Copy out only the lines from the one containing "The Wave Nightclub" through the one containing "The Great Outdoors", inclusive, swapping in "St. Petersburg" for "St. Pete" and leaving everything else unchanged.

Page-level text extractions:
□ □ □

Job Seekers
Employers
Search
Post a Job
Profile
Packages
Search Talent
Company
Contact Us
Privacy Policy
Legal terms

□ □ □

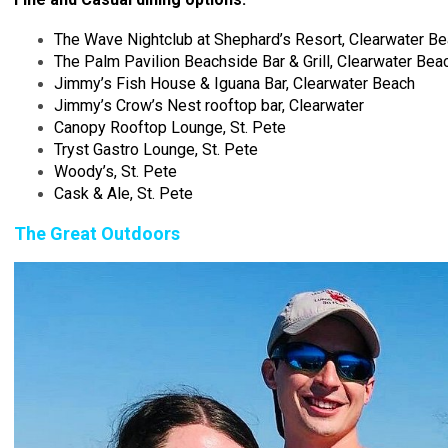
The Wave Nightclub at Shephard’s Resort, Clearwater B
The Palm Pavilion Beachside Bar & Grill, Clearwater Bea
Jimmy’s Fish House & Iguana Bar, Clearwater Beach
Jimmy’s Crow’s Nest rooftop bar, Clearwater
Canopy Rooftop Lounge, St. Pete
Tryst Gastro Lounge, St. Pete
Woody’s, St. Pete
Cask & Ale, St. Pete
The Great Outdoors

□ □ □

## ANSWER FOR THIS EXERCISE
The Wave Nightclub at Shephard’s Resort, Clearwater B
The Palm Pavilion Beachside Bar & Grill, Clearwater Bea
Jimmy’s Fish House & Iguana Bar, Clearwater Beach
Jimmy’s Crow’s Nest rooftop bar, Clearwater
Canopy Rooftop Lounge, St. Petersburg
Tryst Gastro Lounge, St. Petersburg
Woody’s, St. Petersburg
Cask & Ale, St. Petersburg
The Great Outdoors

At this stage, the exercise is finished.